In the present study, MRI parameters of TNT patients in three different neoadjuvant treatment phases were used to predict response. It is the first study that using MRI parameters to predict response of TNT. Most studies have used good responder and poor responder according to TRG as an evaluation method(9, 20, 21). Actually, TRG is subjective(22). The sensitivity to TNT was grouped according to tumor volume reduction rate on MRI and TRG of LARC following treatment with TNT. In this study, there was no L group but only H group and M group, which may be because TNT is the strongest neoadjuvant therapy. More studies(3, 23–25) have reported that patients could achieve a high rate of CR. We used two modes to group the response to TNT. Compared with grouping scheme of H group vs M group vs L group, CR vs non-CR has more significant results in predicting response by MRI parameters, and this grouping mode is more suitable for it.
We found post-ICT ∆TL offered the good results for the detection of patients with a CR after TNT. Currently, there are very few researches that have described MRI parameters of post-ICT ∆TL for predicting a CR. The smaller post-nCRT tumor length predicted an increased pCR rate in the previous studies(20, 26, 27). FOWARC analyzed MRI images of 403 patients and found that baseline TL was a significant factor for predicting pCR probability and patients with TL (> 3 cm) may have a lower pCR probability(28). In our study, there was significant difference of post-ICT ∆TL between CR and non-CR. During induction chemotherapy, the tumor length of CR and non-CR decreased by 33% (range: 17% − 39%) and 4% (range: -5% − 27%). Although our sample size is only 15 cases, integrating the result and practice experience we may conclude that the larger the post-ICT ∆TL predicted the more the tumor regression and the higher the probability of CR. Post-ICT ∆TL might be an early prediction parameter of CR. It has important reference value to help predict the sensitivity of neoadjuvant chemoradiotherapy and adjust the treatment plan as soon as possible.

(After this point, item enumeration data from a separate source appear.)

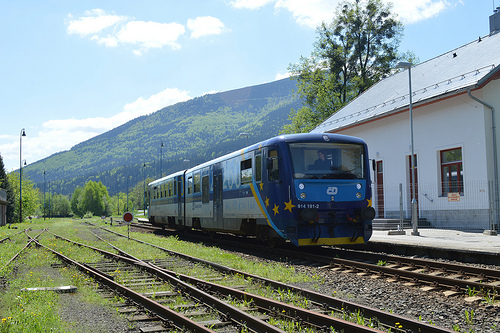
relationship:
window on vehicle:
[197, 172, 215, 209] [131, 131, 383, 251]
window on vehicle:
[286, 143, 365, 180] [136, 127, 376, 272]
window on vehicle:
[154, 183, 166, 198] [145, 132, 377, 248]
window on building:
[437, 148, 469, 198] [317, 30, 497, 238]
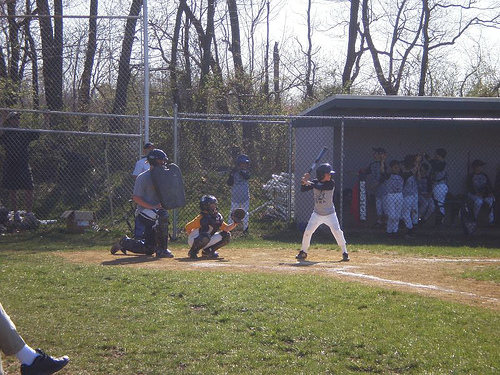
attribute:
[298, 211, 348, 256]
pants — white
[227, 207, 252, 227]
mitt — black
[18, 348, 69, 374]
shoe — black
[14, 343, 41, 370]
sock — white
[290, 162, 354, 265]
player — young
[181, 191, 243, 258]
catcher — young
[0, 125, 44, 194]
clothes — dark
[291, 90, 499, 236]
building — long, gray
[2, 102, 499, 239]
fence — high,  metal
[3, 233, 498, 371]
field — green, grassy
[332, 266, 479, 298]
line — white, long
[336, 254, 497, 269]
line — long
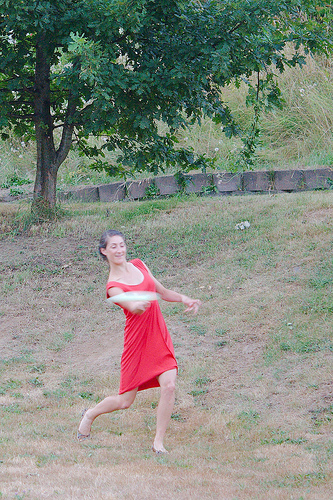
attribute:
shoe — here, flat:
[74, 411, 99, 445]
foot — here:
[70, 406, 105, 440]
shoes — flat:
[78, 410, 171, 455]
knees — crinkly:
[114, 370, 179, 411]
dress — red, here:
[104, 257, 179, 394]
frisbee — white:
[112, 292, 159, 305]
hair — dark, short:
[97, 224, 124, 260]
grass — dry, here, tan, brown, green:
[5, 204, 332, 498]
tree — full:
[3, 0, 332, 220]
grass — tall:
[3, 15, 332, 189]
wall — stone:
[57, 170, 332, 205]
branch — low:
[57, 22, 225, 164]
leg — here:
[150, 370, 175, 457]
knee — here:
[158, 373, 181, 394]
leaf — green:
[69, 30, 88, 48]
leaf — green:
[133, 113, 151, 130]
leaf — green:
[261, 40, 277, 52]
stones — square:
[60, 163, 332, 204]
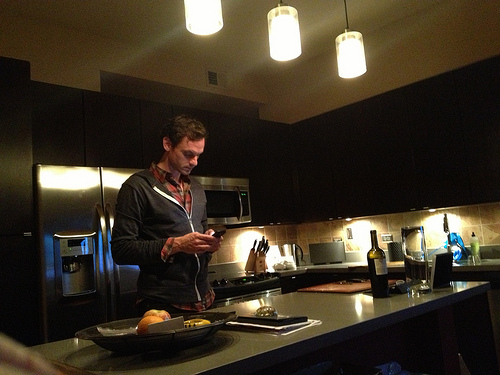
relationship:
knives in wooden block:
[251, 236, 272, 255] [244, 246, 267, 274]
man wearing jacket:
[110, 116, 224, 317] [111, 168, 211, 303]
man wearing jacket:
[110, 116, 224, 317] [107, 168, 211, 303]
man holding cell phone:
[110, 116, 224, 317] [212, 229, 227, 238]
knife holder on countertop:
[244, 235, 271, 276] [239, 244, 497, 277]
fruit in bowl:
[138, 309, 212, 332] [74, 309, 239, 354]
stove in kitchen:
[205, 261, 283, 305] [1, 1, 498, 375]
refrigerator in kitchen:
[36, 162, 149, 342] [1, 1, 498, 375]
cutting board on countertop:
[298, 276, 398, 295] [27, 278, 492, 372]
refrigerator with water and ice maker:
[36, 162, 149, 342] [52, 229, 100, 300]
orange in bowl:
[136, 315, 164, 335] [74, 309, 239, 354]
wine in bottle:
[368, 258, 389, 299] [365, 229, 390, 300]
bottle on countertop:
[468, 233, 482, 263] [239, 244, 497, 277]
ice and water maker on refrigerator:
[52, 229, 100, 300] [36, 162, 149, 342]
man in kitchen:
[110, 116, 224, 317] [1, 1, 498, 375]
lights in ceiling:
[183, 1, 368, 79] [1, 0, 457, 71]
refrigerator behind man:
[36, 162, 149, 342] [110, 116, 224, 317]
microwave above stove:
[186, 174, 253, 225] [205, 261, 283, 305]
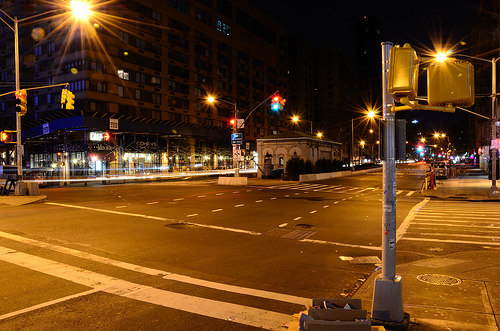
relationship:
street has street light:
[0, 156, 499, 327] [199, 84, 292, 181]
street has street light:
[0, 156, 499, 327] [3, 2, 112, 197]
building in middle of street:
[254, 127, 343, 180] [0, 156, 499, 327]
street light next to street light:
[3, 2, 112, 197] [199, 84, 292, 181]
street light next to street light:
[3, 0, 112, 197] [3, 0, 112, 197]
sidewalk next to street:
[427, 154, 500, 201] [0, 156, 499, 327]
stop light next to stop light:
[228, 116, 240, 136] [269, 92, 282, 112]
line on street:
[43, 196, 386, 267] [0, 156, 499, 327]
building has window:
[2, 2, 318, 173] [119, 67, 138, 82]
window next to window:
[119, 67, 138, 82] [119, 67, 138, 82]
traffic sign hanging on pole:
[232, 132, 245, 146] [232, 101, 243, 175]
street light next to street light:
[199, 84, 292, 181] [3, 0, 112, 197]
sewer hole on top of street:
[168, 220, 197, 231] [0, 156, 499, 327]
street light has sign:
[199, 84, 292, 181] [232, 132, 245, 146]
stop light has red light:
[269, 92, 282, 112] [273, 94, 278, 102]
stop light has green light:
[269, 92, 282, 112] [272, 104, 281, 113]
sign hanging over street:
[3, 132, 13, 142] [0, 156, 499, 327]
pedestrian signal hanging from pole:
[65, 89, 74, 108] [232, 101, 243, 178]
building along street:
[254, 127, 343, 180] [0, 156, 499, 327]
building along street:
[2, 2, 318, 173] [0, 156, 499, 327]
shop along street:
[28, 141, 257, 172] [0, 156, 499, 327]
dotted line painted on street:
[117, 181, 276, 210] [0, 156, 499, 327]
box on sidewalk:
[454, 167, 464, 175] [427, 154, 500, 201]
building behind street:
[2, 2, 318, 173] [0, 156, 499, 327]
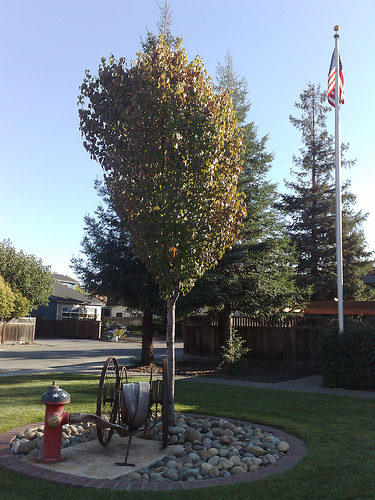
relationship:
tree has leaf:
[76, 32, 251, 429] [100, 56, 108, 64]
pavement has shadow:
[2, 338, 375, 400] [1, 346, 182, 361]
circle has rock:
[2, 408, 309, 493] [278, 442, 290, 454]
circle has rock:
[2, 408, 309, 493] [219, 433, 235, 447]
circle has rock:
[2, 408, 309, 493] [16, 439, 39, 453]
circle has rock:
[2, 408, 309, 493] [183, 424, 202, 445]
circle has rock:
[2, 408, 309, 493] [218, 447, 230, 457]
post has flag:
[333, 24, 345, 334] [326, 48, 347, 111]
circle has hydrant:
[2, 408, 309, 493] [35, 379, 71, 467]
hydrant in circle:
[35, 379, 71, 467] [2, 408, 309, 493]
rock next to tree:
[183, 424, 202, 445] [76, 32, 251, 429]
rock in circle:
[16, 439, 39, 453] [2, 408, 309, 493]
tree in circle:
[76, 32, 251, 429] [2, 408, 309, 493]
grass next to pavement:
[0, 370, 375, 498] [2, 338, 375, 400]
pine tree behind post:
[273, 80, 373, 301] [333, 24, 345, 334]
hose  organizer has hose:
[94, 356, 170, 451] [71, 382, 152, 437]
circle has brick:
[2, 408, 309, 493] [207, 476, 222, 489]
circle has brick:
[2, 408, 309, 493] [156, 482, 172, 492]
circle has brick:
[2, 408, 309, 493] [41, 468, 62, 480]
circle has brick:
[2, 408, 309, 493] [128, 480, 146, 492]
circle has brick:
[2, 408, 309, 493] [85, 475, 110, 490]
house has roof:
[34, 271, 105, 320] [49, 273, 104, 307]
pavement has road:
[2, 338, 375, 400] [0, 345, 186, 361]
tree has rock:
[76, 32, 251, 429] [183, 424, 202, 445]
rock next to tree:
[219, 433, 235, 447] [76, 32, 251, 429]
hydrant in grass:
[35, 379, 71, 467] [0, 370, 375, 498]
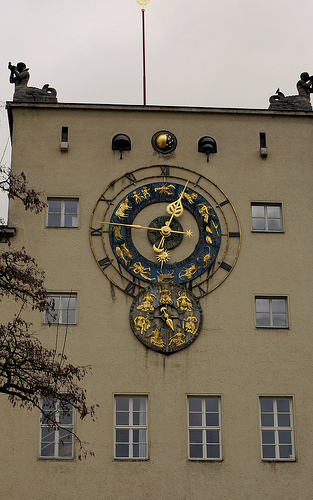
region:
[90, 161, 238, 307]
clock on side of building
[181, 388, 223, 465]
window on the building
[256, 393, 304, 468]
window on the building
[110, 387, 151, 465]
window on the building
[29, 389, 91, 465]
window on the building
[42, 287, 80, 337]
window on the building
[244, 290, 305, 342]
window on the building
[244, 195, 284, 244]
window on the building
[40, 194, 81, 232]
window on the building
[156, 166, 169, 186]
roman numeral on the clock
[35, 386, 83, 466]
The window is rectangular.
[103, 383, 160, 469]
The window is rectangular.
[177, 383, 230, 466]
The window is rectangular.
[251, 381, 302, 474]
The window is rectangular.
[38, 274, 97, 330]
The window is square.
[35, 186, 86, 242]
The window is square.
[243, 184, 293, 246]
The window is square.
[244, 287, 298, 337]
The window is square.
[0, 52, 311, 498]
The building is tan.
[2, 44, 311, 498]
Two figures are on top of the building.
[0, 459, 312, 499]
dirty tan stucco building face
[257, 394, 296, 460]
inset square window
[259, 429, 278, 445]
square window frame with white trim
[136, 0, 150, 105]
red lightning rod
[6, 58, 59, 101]
dark stone sculpture of mythical figure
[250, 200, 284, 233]
small four frame glass window reflecting murky grey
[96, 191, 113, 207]
roman numeral ten iron work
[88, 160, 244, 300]
large elegant clock on building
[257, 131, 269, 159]
small buttress in building face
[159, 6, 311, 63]
dark white grey sky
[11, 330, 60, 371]
reddish leaves on tree branch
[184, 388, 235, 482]
group of eight small windows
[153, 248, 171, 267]
golden sun figure on clock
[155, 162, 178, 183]
roman numeral twelve on clock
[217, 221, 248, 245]
roman numeral three on clock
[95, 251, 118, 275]
roman numeral eight on clock face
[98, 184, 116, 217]
roman numeral ten on clock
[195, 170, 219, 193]
roman numeral one on clock face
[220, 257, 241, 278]
roman numeral four on clock face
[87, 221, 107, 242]
roman numeral nine on the clock face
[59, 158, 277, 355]
LARGE CLOCK ON SIDE OF BUILDING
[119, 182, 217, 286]
ZODIAC SIGNS ON FACE OF CLOCK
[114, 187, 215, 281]
HANDS OF CLOCK ARE GOLD COLORED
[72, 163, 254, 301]
ROMAN NUMERALS ARE ON CLOCK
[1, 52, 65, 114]
STATUE ON TOP OF BUILDING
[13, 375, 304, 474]
WINDOWS ON THE BOTTOM OF BUILDING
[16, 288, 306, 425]
BUILDING IS BEIGE IN COLOR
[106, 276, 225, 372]
FIGURES FROM MYTHOLOGY SHOWN ON SIDE OF BUILDING UNDER CLOCK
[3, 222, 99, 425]
TREE BESIDE THE BUILDING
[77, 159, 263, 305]
CLOCK IS ROUND IN SHAPE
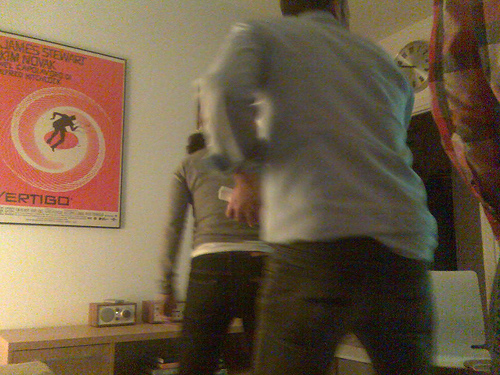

Unlike other studies, we explored that post-CRT EMVI had a great predicting performance in identifying H group. When the post-CRT EMVI status was negative, sensitivity of patients to TNT was higher than positive. In previous literature by Lee et al(12), post-CRT EMVI was the only significant MRI factor in DFS. Long-term results from the GEMCAD 0801 trial(29) and Meng et al(30) considered baseline mrEMVI positivity was an independent prognostic indicator for DFS. Most previous studies have explored the relationship between EMVI and prognosis, yet we explored the correlation between EMVI and response and obtained good positive results. This maybe because radiation was effective in wiping out pathways of vascular spread in the pelvis(29).
Regarding the definition of lymph node, Brown et al(14) found that if a node was defined as suspicious because of an irregular border or mixed signal intensity. Koh et al(16) recommend the use of the short-axis diameter of 8 mm for positive pelvic nodes. So we combined the above two to define the positive lymph node. In the study, the more post-CRT ∆LNN and post-CCT ∆LNV provoked more chance of CR and high sensitivity to TNT in our study. At this point, patients who had post-CRT ∆LNN ≥ 70% would be more easier to achieve CR. Bustamante-Lopez et al(31) found only pCR showed a significant association with < 12 baseline LN. However, none of the previous studies had indicated correlation between post-CRT ∆LNN or post-CCT ∆LNV and response so far. It may be associated with the definition of positive lymph node is different and subjective.
DWI is increasingly incorporated in clinical rectal MRI exams worldwide(32). Moreover, the DWI-derived ADC values can be used for quantitative analysis of tumorous cellular density and extracellular space(17). ADC values are mainly negatively related to cell density and positively related to extracellular space(17, 20, 21). After consolidation chemotherapy, some tumor tissue was replaced by fibrous tissue. Post-CCT ADCT reflects the tissue density after TNT rather than only the tumor cell. Fibrotic tissue generally has low ADC(21). Consequently, Post-CCT ADCT may be a useful parameter for discriminating between CR and non-CR. Several articles focused on post-CRT ADC and post-CRT ∆ADC(33–35). However, we found ADCT of post-CCT MRI was associated with response. This differs from above studies.
There were a few limitations in the study that must be considered. Firstly, our study was a retrospective analysis with a small sample size, thus above conclusions need further validation and support. In addition, we did not compare the same parameter of post-ICT MRI, post-CRT MRI and post-CCT MRI to confirm that it can better reflect the response at a certain phase. Because many patients may have only two phases of treatments. Thirdly, we assessed SDWI and ST2 by measuring manually its long diameter and short diameter, and the area measured may be not accurate. Use of the image processing software may increase the accuracy.